Mit frühmorgendlichem Reis mit Schinken wage ich mich an die restlichen Km.

Schöner Start in den letzten Tag. Ganz trocken bleiben wird es nicht.

 

In Dreux halte ich nur ganz kurz für den Stempel. Mittlerweile bin ich wieder im hinteren Teil der Bulge. Viele Überholte werden es knapp unter 90h ins Ziel schaffen.

Je länger ich heute unterwegs bin, desto mehr Randonneure sind auf der Strecke: Zur Zeit meiner Zieleinfahrt werden noch nicht alle 90h-Limits ausgereizt sein und einige geben wirklich noch alles (also Hände besser an den Lenkern/Bremsen). Hier konnte ich mal wieder ein Foto wagen.

 

Wie das sonst ausgesehen hat:

Ja, den Traktor habe ich nach der Linkskurve auch gleich überholt…

 

3km vor dem Ziel fahre ich zu einer Gruppe auf mit A im DF, einem Liegeradler und einem Liegetriker. Zu viert fahren wir zum Ziel – cool!

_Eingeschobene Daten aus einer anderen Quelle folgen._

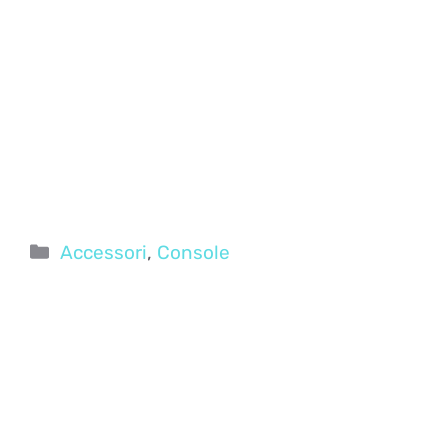
Categorie
Accessori
,
Console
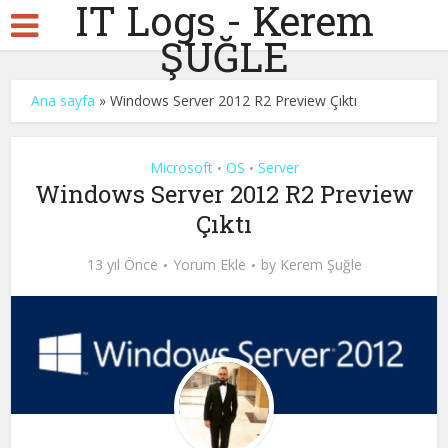
IT Logs - Kerem
ŞUĞLE
Ana sayfa
»
Windows Server 2012 R2 Preview Çıktı
Microsoft
OS
Server
•
•
Windows Server 2012 R2 Preview
Çıktı
13 yıl Önce
Yorum Ekle
by
Kerem Şuğle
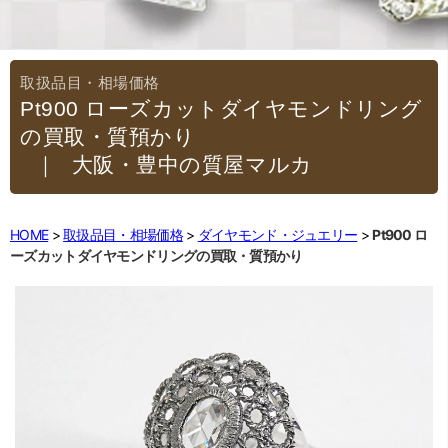
Pt900 ローズカットダイヤモンドリング
の買取・質預かり
｜大阪・豊中の質屋マルカ
HOME
取扱品目・相場価格
ダイヤモンド・ジュエリー
Pt900 ロ
ーズカットダイヤモンドリングの買取・質預かり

Für die letzten 300m brauche ich etwa 15 Minuten und habe immer noch über fünf Stunden Puffer. So soll es sein!

epilogue

Im Ziel setzt Regen ein, während ich mit befreundeten Amerikanern weitere Ankömmlinge bejuble. Mit mir unter dem Schirm P, das erste norwegische Mitglied der Adrian Hands Society; Im Hintergrund Adrian Hands‘ Enkelin und Sohn, der PBP eben mit einem Fixie gefinished hat.
Zu zweit fahren wir durch den Regen zum Camping und einen Tag später mit dem TGV heim. Das Velo folgt wiederum zwei Tage später.